- WHAT YOU ARE ASKED TO DO: Return each line of the listing that has the word "KiCad" in it.

-------- PROVIDED ENTRIES --------

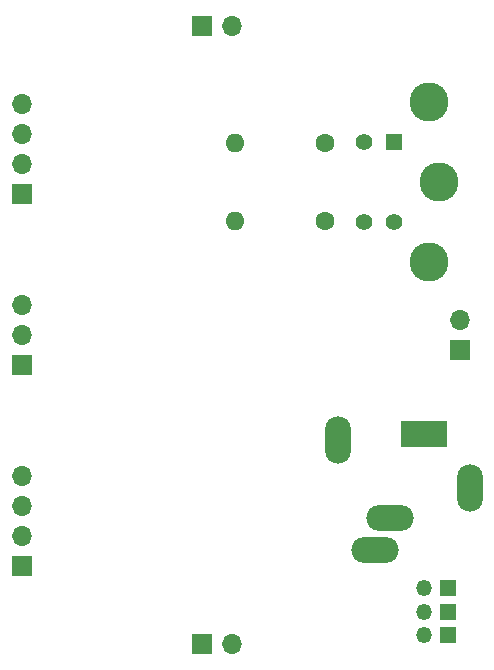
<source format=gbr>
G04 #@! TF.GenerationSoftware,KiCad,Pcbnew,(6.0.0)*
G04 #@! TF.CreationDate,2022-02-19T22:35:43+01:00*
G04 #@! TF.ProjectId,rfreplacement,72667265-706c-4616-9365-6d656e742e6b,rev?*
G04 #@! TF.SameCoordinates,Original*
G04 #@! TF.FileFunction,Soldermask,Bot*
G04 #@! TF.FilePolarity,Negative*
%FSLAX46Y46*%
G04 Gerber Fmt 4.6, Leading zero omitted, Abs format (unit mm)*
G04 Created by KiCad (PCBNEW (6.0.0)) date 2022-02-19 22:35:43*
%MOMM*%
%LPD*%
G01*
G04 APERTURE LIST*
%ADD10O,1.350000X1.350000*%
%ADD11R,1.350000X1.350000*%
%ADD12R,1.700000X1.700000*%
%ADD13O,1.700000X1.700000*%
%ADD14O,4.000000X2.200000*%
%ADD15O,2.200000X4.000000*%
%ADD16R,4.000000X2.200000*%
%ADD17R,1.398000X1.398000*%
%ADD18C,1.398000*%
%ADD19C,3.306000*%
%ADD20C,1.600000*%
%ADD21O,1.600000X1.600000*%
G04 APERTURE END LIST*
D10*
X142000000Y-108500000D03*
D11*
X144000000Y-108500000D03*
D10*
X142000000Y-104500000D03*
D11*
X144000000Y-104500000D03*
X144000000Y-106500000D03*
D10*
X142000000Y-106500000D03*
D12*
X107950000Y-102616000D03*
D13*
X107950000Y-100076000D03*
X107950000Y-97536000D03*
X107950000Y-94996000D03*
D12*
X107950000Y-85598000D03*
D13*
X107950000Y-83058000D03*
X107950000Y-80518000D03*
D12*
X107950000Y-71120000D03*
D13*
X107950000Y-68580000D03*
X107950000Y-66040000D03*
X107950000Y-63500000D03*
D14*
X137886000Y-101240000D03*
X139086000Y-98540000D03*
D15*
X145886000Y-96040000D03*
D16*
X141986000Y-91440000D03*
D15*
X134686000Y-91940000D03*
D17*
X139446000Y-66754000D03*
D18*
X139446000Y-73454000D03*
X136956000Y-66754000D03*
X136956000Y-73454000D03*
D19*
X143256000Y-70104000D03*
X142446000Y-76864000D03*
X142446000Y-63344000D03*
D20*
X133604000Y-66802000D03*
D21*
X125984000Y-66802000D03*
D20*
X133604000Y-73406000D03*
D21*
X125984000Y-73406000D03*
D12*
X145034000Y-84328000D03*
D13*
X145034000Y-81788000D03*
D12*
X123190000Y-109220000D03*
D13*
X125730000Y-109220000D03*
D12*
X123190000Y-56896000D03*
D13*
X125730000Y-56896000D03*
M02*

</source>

--------
-------- PROVIDED ENTRIES --------

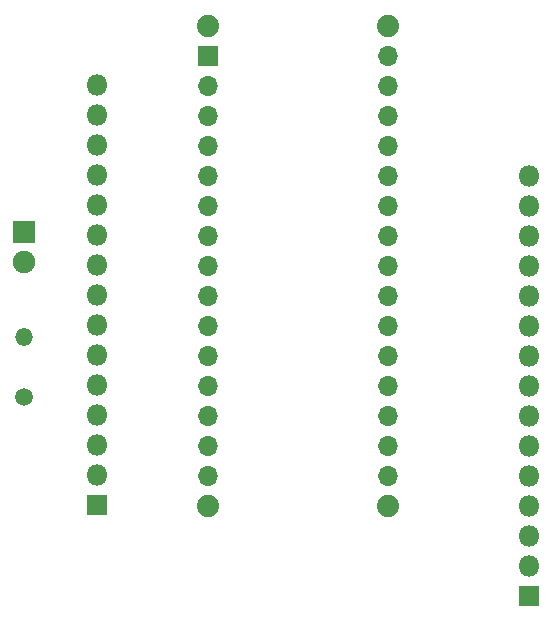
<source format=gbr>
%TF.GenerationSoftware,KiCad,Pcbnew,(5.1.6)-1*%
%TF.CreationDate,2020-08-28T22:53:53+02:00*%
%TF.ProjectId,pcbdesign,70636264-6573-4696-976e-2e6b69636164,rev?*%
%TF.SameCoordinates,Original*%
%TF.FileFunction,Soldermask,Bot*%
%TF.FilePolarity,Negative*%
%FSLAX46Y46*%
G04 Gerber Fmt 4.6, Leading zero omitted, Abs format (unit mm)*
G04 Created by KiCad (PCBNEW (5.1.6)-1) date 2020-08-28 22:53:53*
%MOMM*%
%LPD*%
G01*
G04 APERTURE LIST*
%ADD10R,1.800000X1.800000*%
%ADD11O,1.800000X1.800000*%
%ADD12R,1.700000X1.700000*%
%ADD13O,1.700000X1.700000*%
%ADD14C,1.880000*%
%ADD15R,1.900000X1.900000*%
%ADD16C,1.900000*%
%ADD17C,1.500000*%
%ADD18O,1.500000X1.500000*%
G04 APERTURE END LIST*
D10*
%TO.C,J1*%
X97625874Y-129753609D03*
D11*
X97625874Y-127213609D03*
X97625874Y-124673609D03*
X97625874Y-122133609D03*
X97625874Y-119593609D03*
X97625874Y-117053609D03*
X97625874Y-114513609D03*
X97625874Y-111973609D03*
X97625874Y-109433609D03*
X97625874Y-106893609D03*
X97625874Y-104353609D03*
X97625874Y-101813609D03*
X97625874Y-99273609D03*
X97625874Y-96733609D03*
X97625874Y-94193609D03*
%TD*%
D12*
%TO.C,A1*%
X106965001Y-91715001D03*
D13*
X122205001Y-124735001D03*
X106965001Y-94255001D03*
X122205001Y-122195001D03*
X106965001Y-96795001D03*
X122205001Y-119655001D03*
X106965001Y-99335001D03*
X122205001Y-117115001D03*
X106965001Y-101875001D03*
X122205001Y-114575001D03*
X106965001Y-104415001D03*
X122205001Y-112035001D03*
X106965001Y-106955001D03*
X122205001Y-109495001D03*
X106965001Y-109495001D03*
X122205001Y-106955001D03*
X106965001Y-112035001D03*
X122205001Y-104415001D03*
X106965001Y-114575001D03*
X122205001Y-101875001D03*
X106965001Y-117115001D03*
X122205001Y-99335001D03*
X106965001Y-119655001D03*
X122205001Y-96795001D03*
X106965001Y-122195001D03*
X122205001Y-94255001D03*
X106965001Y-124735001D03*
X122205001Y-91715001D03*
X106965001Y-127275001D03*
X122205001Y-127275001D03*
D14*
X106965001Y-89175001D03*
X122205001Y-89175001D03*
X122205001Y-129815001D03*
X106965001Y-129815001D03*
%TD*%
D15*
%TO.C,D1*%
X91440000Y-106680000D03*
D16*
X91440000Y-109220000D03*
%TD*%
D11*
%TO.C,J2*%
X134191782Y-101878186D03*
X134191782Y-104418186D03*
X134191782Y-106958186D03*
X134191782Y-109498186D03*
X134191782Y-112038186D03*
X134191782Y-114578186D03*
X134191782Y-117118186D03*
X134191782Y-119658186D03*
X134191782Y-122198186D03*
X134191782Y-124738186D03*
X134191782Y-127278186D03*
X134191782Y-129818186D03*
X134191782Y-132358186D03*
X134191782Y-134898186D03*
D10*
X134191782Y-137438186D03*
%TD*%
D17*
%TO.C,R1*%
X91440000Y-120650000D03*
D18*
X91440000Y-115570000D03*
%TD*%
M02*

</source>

--------

- REPLY TO THE TASK:
G04 #@! TF.GenerationSoftware,KiCad,Pcbnew,(6.0.0)*
G04 Created by KiCad (PCBNEW (6.0.0)) date 2022-02-19 22:35:43*
%TF.GenerationSoftware,KiCad,Pcbnew,(5.1.6)-1*%
G04 Created by KiCad (PCBNEW (5.1.6)-1) date 2020-08-28 22:53:53*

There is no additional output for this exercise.